Paediatric Lung Transplantation for Childhood Interstitial Lung Disease: Indications and Outcome.

Abstract

BACKGROUND Childhood interstitial lung disease (chILD) is heterogeneous, associated with significant morbidity and can cause organ failure. In these cases, lung transplantation (LuTx) is a treatment option. Data on indications and outcome after LuTx for chILD is limited. We compared characteristics of LuTx for chILD to the indications cystic fibrosis (CF) and pulmonary hypertension (PH). METHODS chILD-patients <18 years who underwent LuTx at our center between Jan 1st, 2011 and Sep 30th, 2023, were retrospectively analysed and divided into two groups depending on their age at disease manifestation: Children in the chILD A group predominantly became ill during the first two years of life, chILD B patients thereafter. Outcomes were compared to patients with CF and PH. RESULTS 101 children were included (chILD A 12; chILD B 19; CF 49; PH 21).

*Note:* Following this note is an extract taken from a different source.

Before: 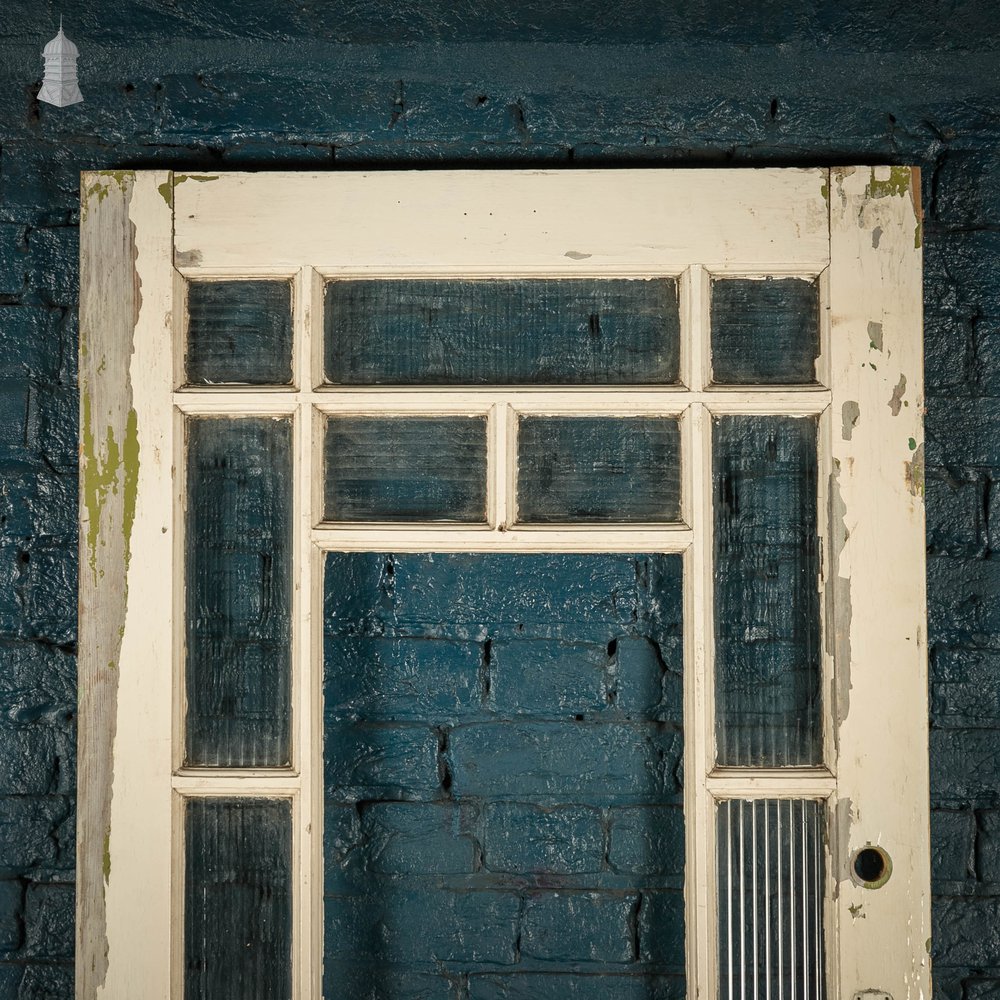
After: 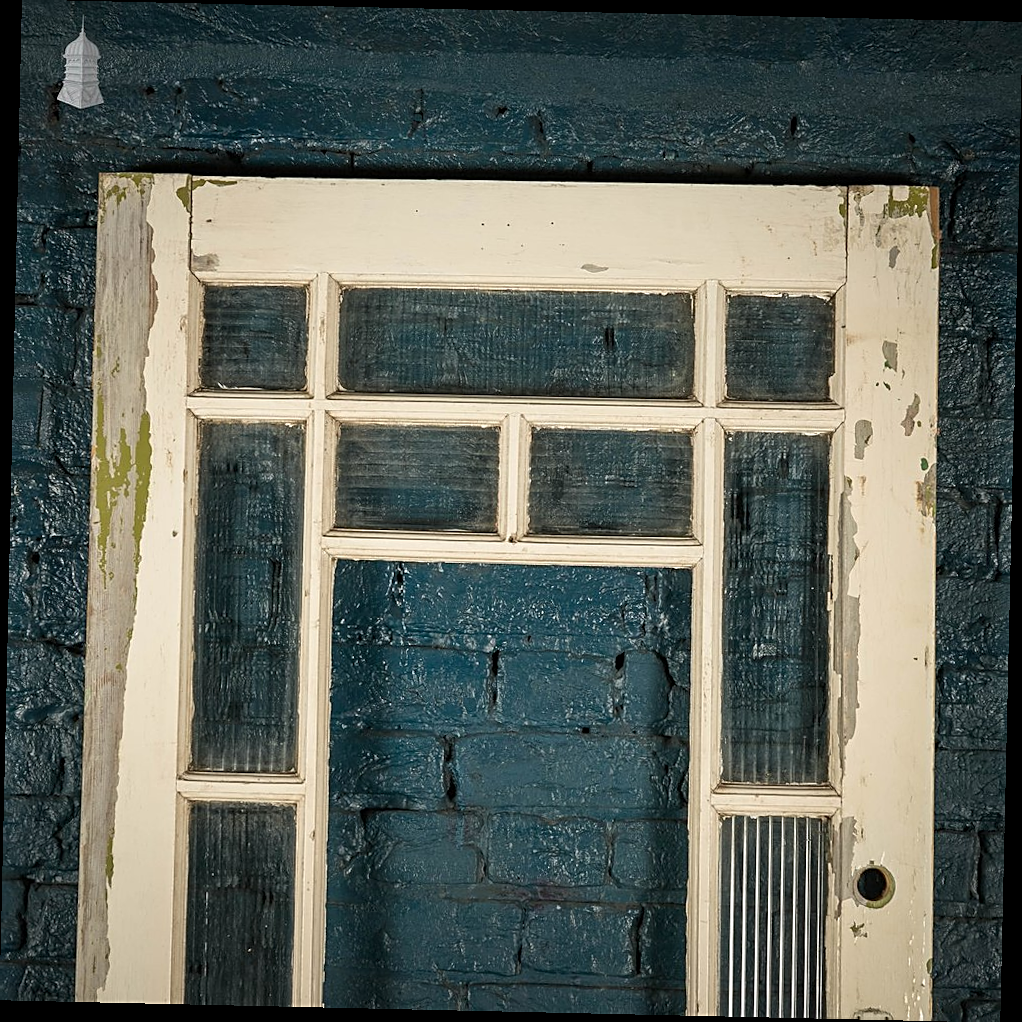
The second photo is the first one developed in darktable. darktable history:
crop and rotate: angle -1.28°
sharpen: on, module defaults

Patients in the chILD A group were younger (mean age 1.5 vs., 12.9, 15.2, 10.9 years) and frequently required mechanical ventilation before LuTx (41.7%, vs. 10.5%, 2%, 9.5%, respectively). Their median ICU stay (23 vs. 4, 2, 13 days) and median hospital stay (48 vs. 27, 30, 42 days) after LuTx was longer. Patients with chILD B had the lowest pre-transplant ICU requirement (21.1% vs. 66.7% for chILD A, 30.6% for CF and 47.6% for PH) and short median hospital stay. Five year survival was comparable in all groups (80.2%, 86.5%, 80.4%, and 81.2%). CONCLUSION LuTx for patients with chILD shows favourable outcome, although younger chILD A patients had a higher pre-transplant morbidity and longer ICU and hospital stay surrounding the transplantation.